[Recorded data]
>>>>
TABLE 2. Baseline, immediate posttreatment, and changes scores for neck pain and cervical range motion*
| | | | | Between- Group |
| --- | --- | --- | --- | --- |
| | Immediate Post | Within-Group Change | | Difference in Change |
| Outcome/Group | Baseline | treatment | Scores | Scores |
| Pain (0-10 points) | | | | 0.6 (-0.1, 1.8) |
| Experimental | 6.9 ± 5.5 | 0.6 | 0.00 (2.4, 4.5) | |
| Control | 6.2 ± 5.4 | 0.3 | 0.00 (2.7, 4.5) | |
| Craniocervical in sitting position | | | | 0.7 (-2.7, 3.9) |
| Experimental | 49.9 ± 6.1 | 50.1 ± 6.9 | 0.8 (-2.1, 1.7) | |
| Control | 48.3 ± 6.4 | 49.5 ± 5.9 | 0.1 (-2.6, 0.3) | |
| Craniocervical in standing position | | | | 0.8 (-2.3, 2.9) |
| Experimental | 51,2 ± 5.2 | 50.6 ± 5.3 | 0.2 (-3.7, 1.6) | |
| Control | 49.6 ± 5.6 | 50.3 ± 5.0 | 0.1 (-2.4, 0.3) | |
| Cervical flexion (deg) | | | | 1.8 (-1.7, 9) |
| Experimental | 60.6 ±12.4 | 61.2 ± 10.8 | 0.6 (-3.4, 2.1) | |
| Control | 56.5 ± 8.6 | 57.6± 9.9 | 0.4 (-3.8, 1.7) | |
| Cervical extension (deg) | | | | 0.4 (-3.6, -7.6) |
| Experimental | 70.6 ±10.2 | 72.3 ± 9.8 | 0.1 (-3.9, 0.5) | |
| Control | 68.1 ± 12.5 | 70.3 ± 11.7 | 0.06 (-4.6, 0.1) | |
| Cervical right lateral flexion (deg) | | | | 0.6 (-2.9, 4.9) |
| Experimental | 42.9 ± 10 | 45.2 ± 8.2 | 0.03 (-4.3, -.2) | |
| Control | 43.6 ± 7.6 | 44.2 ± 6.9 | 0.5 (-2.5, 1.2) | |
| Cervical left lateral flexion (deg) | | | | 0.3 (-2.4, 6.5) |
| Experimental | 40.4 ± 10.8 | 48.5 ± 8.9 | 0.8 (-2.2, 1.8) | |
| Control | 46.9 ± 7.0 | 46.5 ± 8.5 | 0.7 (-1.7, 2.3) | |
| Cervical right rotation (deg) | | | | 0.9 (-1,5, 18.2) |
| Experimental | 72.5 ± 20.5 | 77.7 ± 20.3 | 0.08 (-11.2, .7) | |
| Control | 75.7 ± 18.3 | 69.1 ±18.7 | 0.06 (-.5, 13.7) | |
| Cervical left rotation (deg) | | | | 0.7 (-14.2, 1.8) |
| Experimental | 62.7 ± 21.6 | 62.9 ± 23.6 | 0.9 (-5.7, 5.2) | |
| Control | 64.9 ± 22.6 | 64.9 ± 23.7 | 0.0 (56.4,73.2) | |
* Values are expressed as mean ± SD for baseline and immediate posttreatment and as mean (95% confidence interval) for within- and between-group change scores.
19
<<<<
>>>>
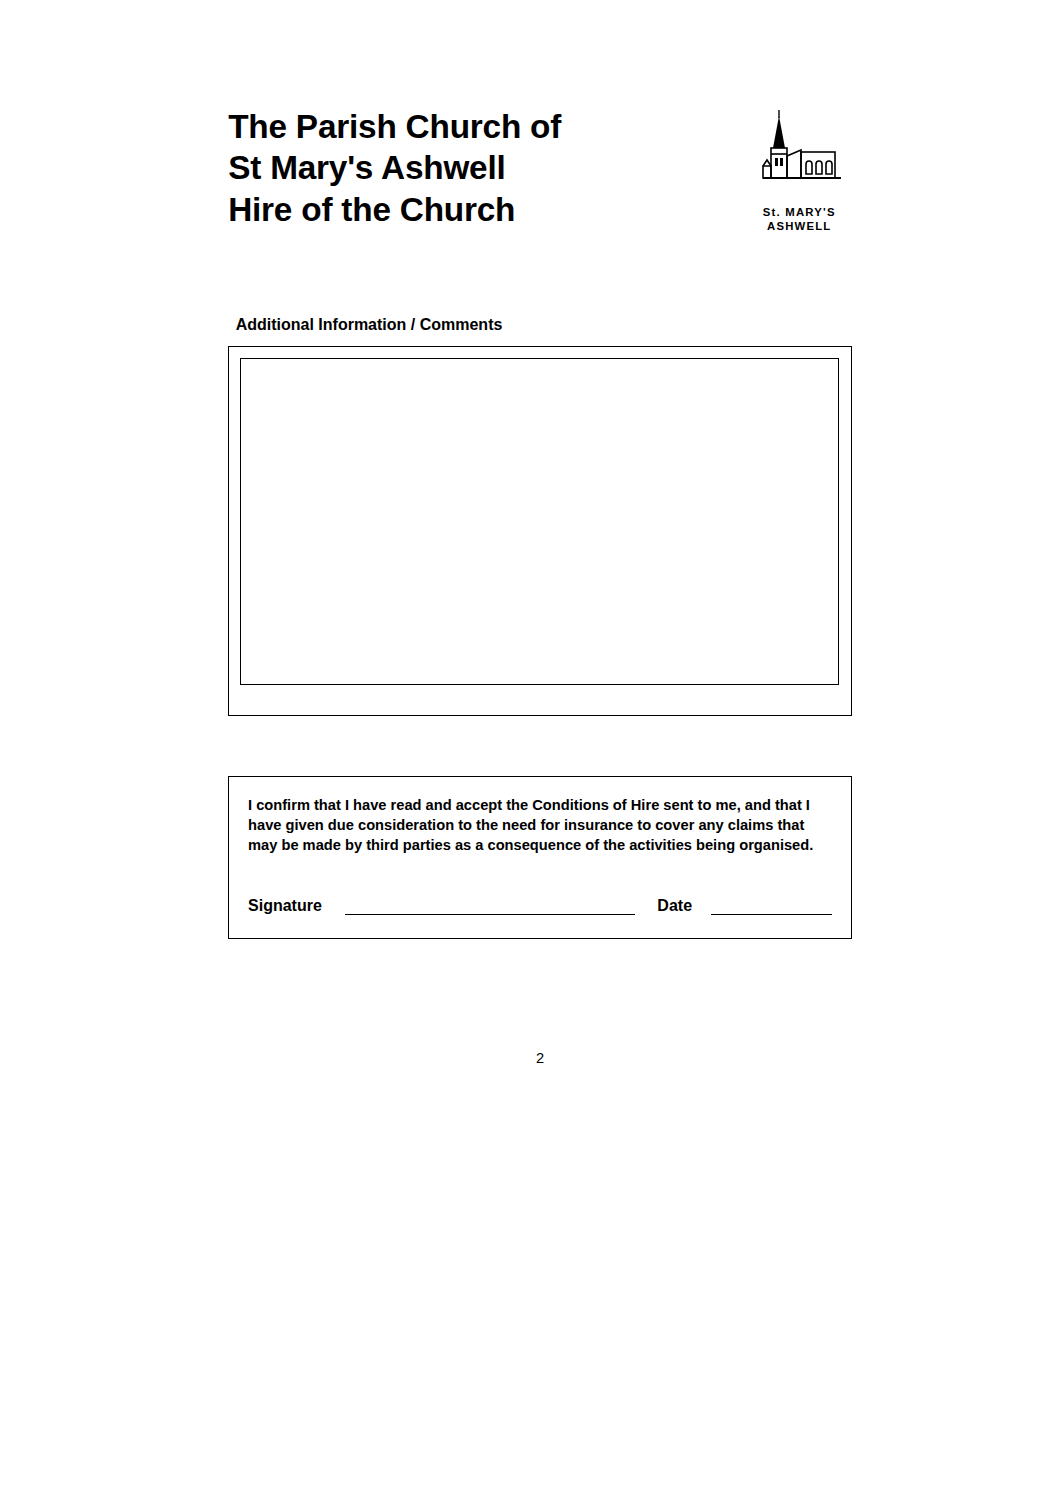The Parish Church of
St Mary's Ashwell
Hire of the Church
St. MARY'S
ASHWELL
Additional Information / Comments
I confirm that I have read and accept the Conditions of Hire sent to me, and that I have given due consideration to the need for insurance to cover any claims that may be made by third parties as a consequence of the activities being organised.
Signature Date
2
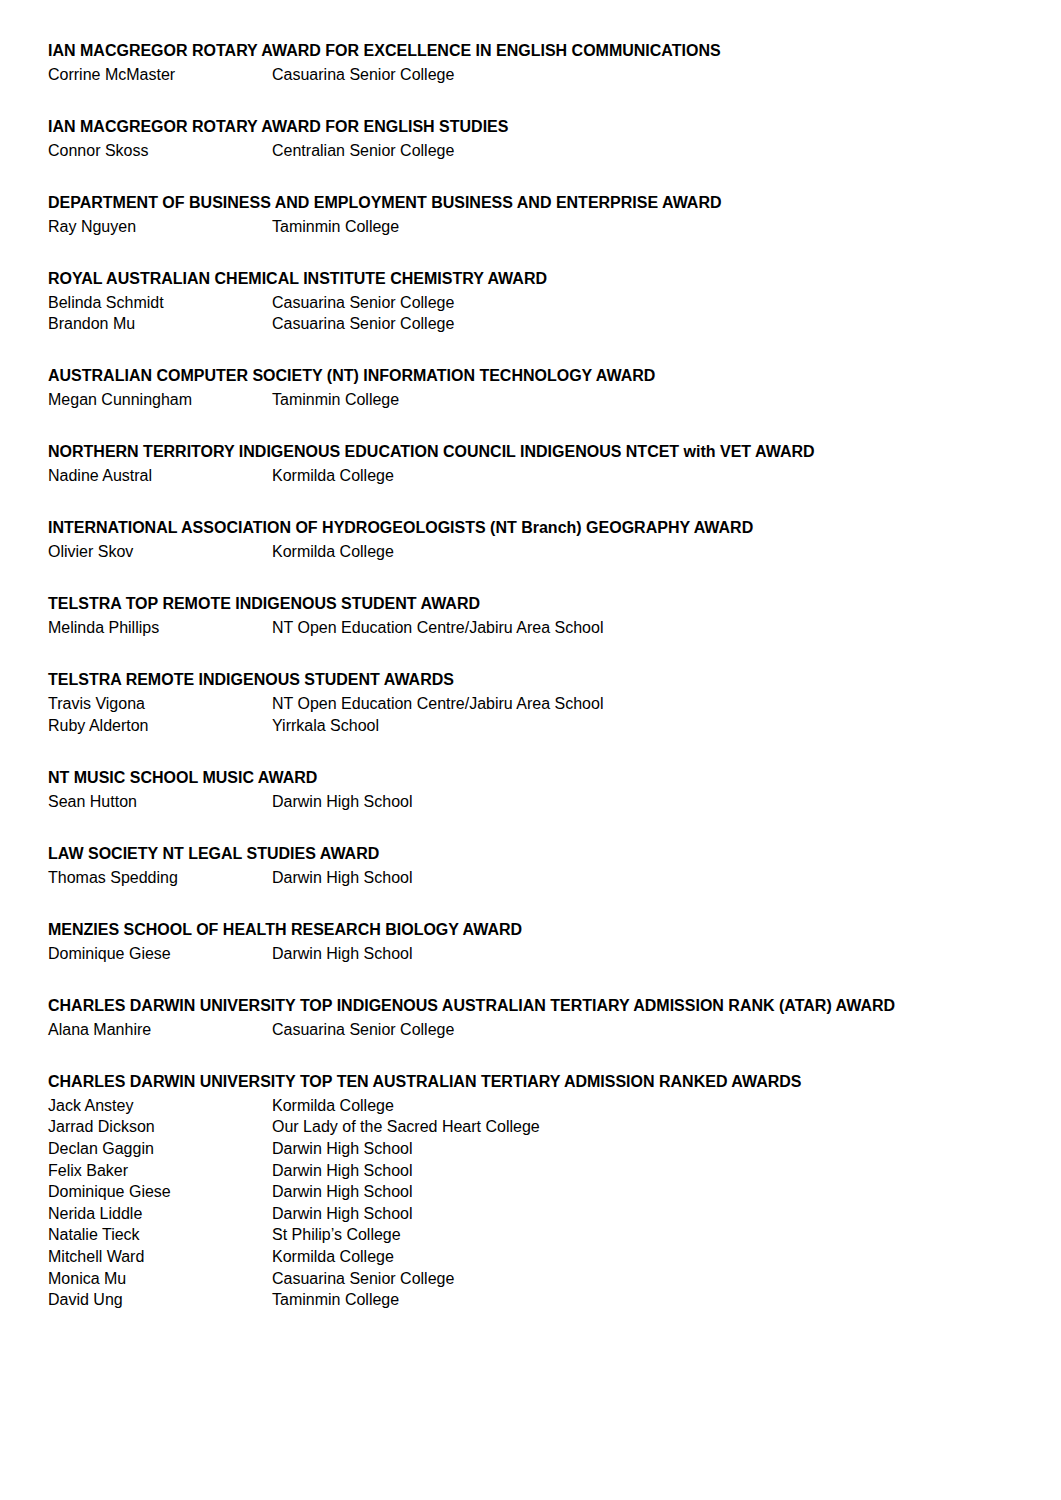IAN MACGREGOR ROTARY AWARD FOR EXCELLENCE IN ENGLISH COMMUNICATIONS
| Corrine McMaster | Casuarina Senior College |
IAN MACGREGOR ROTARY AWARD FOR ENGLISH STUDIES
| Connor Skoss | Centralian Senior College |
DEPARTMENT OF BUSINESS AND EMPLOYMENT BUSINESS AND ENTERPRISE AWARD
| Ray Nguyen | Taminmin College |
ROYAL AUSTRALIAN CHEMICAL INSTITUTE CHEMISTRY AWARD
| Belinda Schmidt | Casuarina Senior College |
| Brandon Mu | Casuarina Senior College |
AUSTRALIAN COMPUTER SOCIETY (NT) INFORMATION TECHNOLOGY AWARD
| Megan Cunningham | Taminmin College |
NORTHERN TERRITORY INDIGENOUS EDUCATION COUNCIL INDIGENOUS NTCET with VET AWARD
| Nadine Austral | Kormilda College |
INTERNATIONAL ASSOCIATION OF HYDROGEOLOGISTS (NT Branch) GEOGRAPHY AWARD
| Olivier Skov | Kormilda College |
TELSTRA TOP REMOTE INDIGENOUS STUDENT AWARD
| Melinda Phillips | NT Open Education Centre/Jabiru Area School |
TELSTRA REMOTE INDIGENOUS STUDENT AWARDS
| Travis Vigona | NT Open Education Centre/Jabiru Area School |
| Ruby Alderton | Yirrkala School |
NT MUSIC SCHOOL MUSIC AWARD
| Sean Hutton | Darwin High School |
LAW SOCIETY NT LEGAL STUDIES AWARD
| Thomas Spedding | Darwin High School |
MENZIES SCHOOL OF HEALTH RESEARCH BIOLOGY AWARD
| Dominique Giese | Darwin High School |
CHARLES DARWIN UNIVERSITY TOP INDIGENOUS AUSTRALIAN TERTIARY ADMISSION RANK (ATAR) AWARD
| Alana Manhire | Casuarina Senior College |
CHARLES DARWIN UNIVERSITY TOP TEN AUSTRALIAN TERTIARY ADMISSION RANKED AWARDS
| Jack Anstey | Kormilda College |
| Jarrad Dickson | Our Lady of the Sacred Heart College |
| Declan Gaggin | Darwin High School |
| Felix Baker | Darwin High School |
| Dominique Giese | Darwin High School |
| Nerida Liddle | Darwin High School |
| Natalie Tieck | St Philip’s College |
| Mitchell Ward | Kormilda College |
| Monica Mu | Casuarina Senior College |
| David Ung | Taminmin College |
<<<<
YOUR INSTRUCTIONS: Above are the entries. Output exactly the lines beginning with the line that has "TABLE 2. Baseline, immediate" and ending with the line that has "0.00 (2.4, 4.5) | |".

OUTPUT OF THE TASK:
TABLE 2. Baseline, immediate posttreatment, and changes scores for neck pain and cervical range motion*
| | | | | Between- Group |
| --- | --- | --- | --- | --- |
| | Immediate Post | Within-Group Change | | Difference in Change |
| Outcome/Group | Baseline | treatment | Scores | Scores |
| Pain (0-10 points) | | | | 0.6 (-0.1, 1.8) |
| Experimental | 6.9 ± 5.5 | 0.6 | 0.00 (2.4, 4.5) | |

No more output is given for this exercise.